TASK TO CARRY OUT
Write out the records again exactly and exclude the pictures.

Saved entries:

■ ■ ■ ■ ■

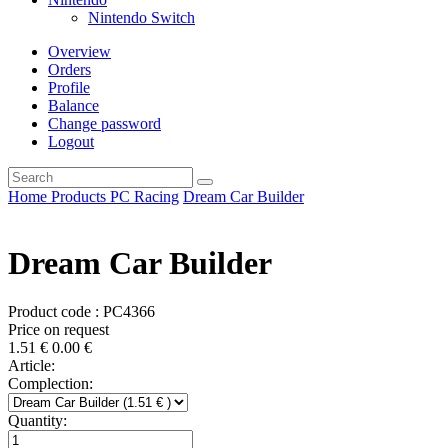
Nintendo Switch
Overview
Orders
Profile
Balance
Change password
Logout
Home
Products
PC
Racing
Dream Car Builder
Dream Car Builder
Product code : PC4366
Price on request
1.51
€
0.00
€
Article:
Complection:
Quantity:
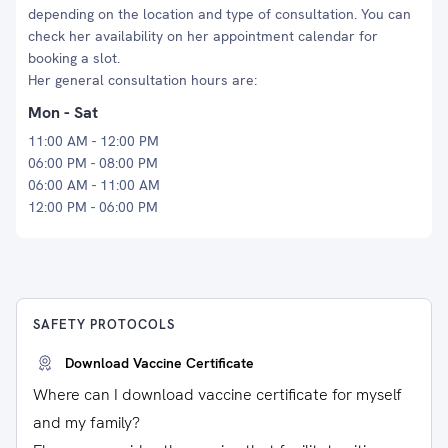
depending on the location and type of consultation. You can
check her availability on her appointment calendar for
booking a slot.
Her general consultation hours are:
Mon - Sat
11:00 AM - 12:00 PM
06:00 PM - 08:00 PM
06:00 AM - 11:00 AM
12:00 PM - 06:00 PM
SAFETY PROTOCOLS
Download Vaccine Certificate
Where can I download vaccine certificate for myself
and my family?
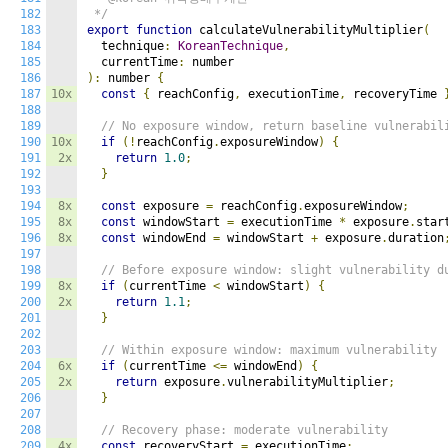
182
 */
183
export
function
 calculateVulnerabilityMultiplier
(
184
  technique
:
KoreanTechnique
,
185
  currentTime
:
186
):
 number 
{
187
10x
const
{
 reachConfig
,
 executionTime
,
 recoveryTime 
188
189
// No exposure window, return baseline vulnerabil
190
10x
if
(!
reachConfig
.
exposureWindow
)
{
191
2x
return
1.0
;
192
}
193
194
8x
const
 exposure 
=
 reachConfig
.
exposureWindow
;
195
8x
const
 windowStart 
=
 executionTime 
*
 exposure
.
star
196
8x
const
 windowEnd 
=
 windowStart 
+
 exposure
.
duration
197
198
// Before exposure window: slight vulnerability d
199
8x
if
(
currentTime 
<
 windowStart
)
{
200
2x
return
1.1
;
201
}
202
203
// Within exposure window: maximum vulnerability
204
6x
if
(
currentTime 
<=
 windowEnd
)
{
205
2x
return
 exposure
.
vulnerabilityMultiplier
;
206
}
207
208
// Recovery phase: moderate vulnerability
209
4x
const
 recoveryStart 
=
 executionTime
;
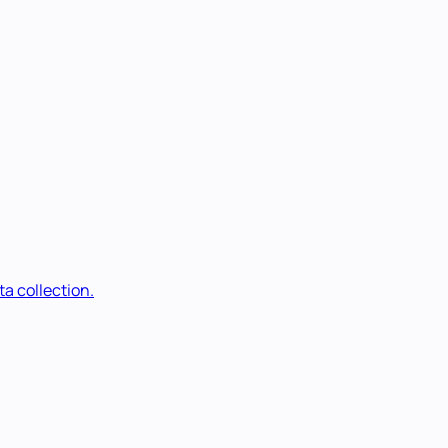
a collection.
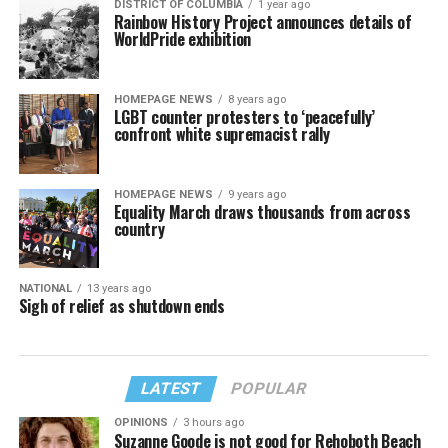
DISTRICT OF COLUMBIA
1 year ago
Rainbow History Project announces details of
WorldPride exhibition
HOMEPAGE NEWS
8 years ago
LGBT counter protesters to ‘peacefully’
confront white supremacist rally
HOMEPAGE NEWS
9 years ago
Equality March draws thousands from across
country
NATIONAL
13 years ago
Sigh of relief as shutdown ends
LATEST
POPULAR
OPINIONS
3 hours ago
Suzanne Goode is not good for Rehoboth Beach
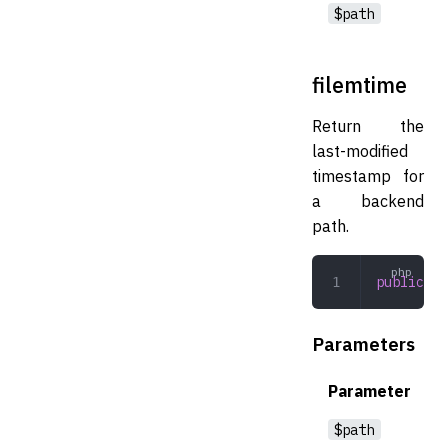
$path
filemtime
Return the
last-modified
timestamp for
a backend
path.
public
 fi
Parameters
Parameter
$path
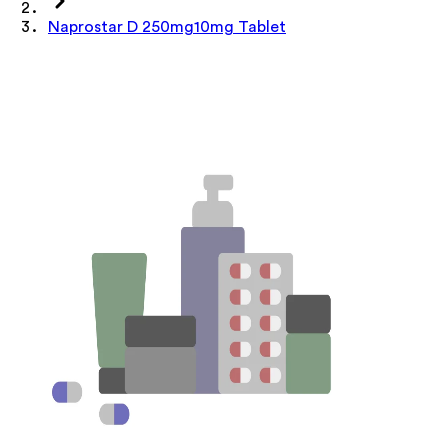
Naprostar D 250mg10mg Tablet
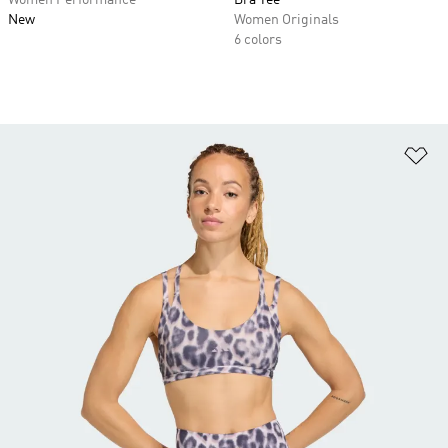
Women Performance
Bra Tee
New
Women Originals
6 colors
Ad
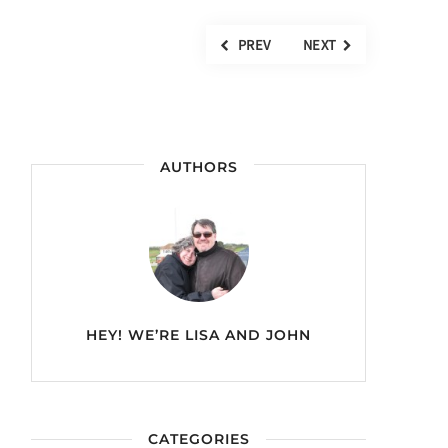
PREV
NEXT
AUTHORS
HEY! WE’RE
LISA AND JOHN
CATEGORIES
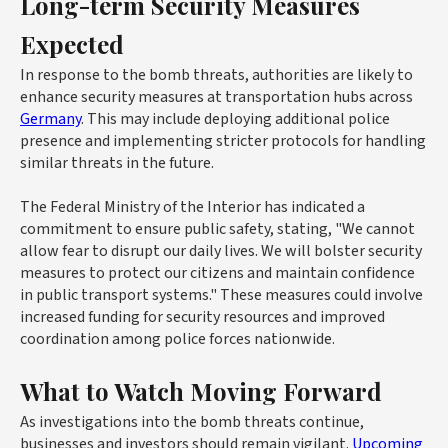
Long-term Security Measures
Expected
In response to the bomb threats, authorities are likely to
enhance security measures at transportation hubs across
Germany
. This may include deploying additional police
presence and implementing stricter protocols for handling
similar threats in the future.
The Federal Ministry of the Interior has indicated a
commitment to ensure public safety, stating, "We cannot
allow fear to disrupt our daily lives. We will bolster security
measures to protect our citizens and maintain confidence
in public transport systems." These measures could involve
increased funding for security resources and improved
coordination among police forces nationwide.
What to Watch Moving Forward
As investigations into the bomb threats continue,
businesses and investors should remain vigilant.
Upcoming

■ ■ ■ ■ ■

ANSWER
Nintendo Switch
Overview
Orders
Profile
Balance
Change password
Logout
Home
Products
PC
Racing
Dream Car Builder
Dream Car Builder
Product code : PC4366
Price on request
1.51
€
0.00
€
Article:
Complection:
Quantity:
depending on the location and type of consultation. You can
check her availability on her appointment calendar for
booking a slot.
Her general consultation hours are:
Mon - Sat
11:00 AM - 12:00 PM
06:00 PM - 08:00 PM
06:00 AM - 11:00 AM
12:00 PM - 06:00 PM
SAFETY PROTOCOLS
Download Vaccine Certificate
Where can I download vaccine certificate for myself
and my family?
182
 */
183
export
function
 calculateVulnerabilityMultiplier
(
184
  technique
:
KoreanTechnique
,
185
  currentTime
:
186
):
 number 
{
187
10x
const
{
 reachConfig
,
 executionTime
,
 recoveryTime 
188
189
// No exposure window, return baseline vulnerabil
190
10x
if
(!
reachConfig
.
exposureWindow
)
{
191
2x
return
1.0
;
192
}
193
194
8x
const
 exposure 
=
 reachConfig
.
exposureWindow
;
195
8x
const
 windowStart 
=
 executionTime 
*
 exposure
.
star
196
8x
const
 windowEnd 
=
 windowStart 
+
 exposure
.
duration
197
198
// Before exposure window: slight vulnerability d
199
8x
if
(
currentTime 
<
 windowStart
)
{
200
2x
return
1.1
;
201
}
202
203
// Within exposure window: maximum vulnerability
204
6x
if
(
currentTime 
<=
 windowEnd
)
{
205
2x
return
 exposure
.
vulnerabilityMultiplier
;
206
}
207
208
// Recovery phase: moderate vulnerability
209
4x
const
 recoveryStart 
=
 executionTime
;
a collection.
DISTRICT OF COLUMBIA
1 year ago
Rainbow History Project announces details of
WorldPride exhibition
HOMEPAGE NEWS
8 years ago
LGBT counter protesters to ‘peacefully’
confront white supremacist rally
HOMEPAGE NEWS
9 years ago
Equality March draws thousands from across
country
NATIONAL
13 years ago
Sigh of relief as shutdown ends
LATEST
POPULAR
OPINIONS
3 hours ago
Suzanne Goode is not good for Rehoboth Beach
$path
filemtime
Return the
last-modified
timestamp for
a backend
path.
public
 fi
Parameters
Parameter
$path
Naprostar D 250mg10mg Tablet
Women Performance
Bra Tee
New
Women Originals
6 colors
Ad
PREV
NEXT
AUTHORS
HEY! WE’RE
LISA AND JOHN
CATEGORIES
Long-term Security Measures
Expected
In response to the bomb threats, authorities are likely to
enhance security measures at transportation hubs across
Germany
. This may include deploying additional police
presence and implementing stricter protocols for handling
similar threats in the future.
The Federal Ministry of the Interior has indicated a
commitment to ensure public safety, stating, "We cannot
allow fear to disrupt our daily lives. We will bolster security
measures to protect our citizens and maintain confidence
in public transport systems." These measures could involve
increased funding for security resources and improved
coordination among police forces nationwide.
What to Watch Moving Forward
As investigations into the bomb threats continue,
businesses and investors should remain vigilant.
Upcoming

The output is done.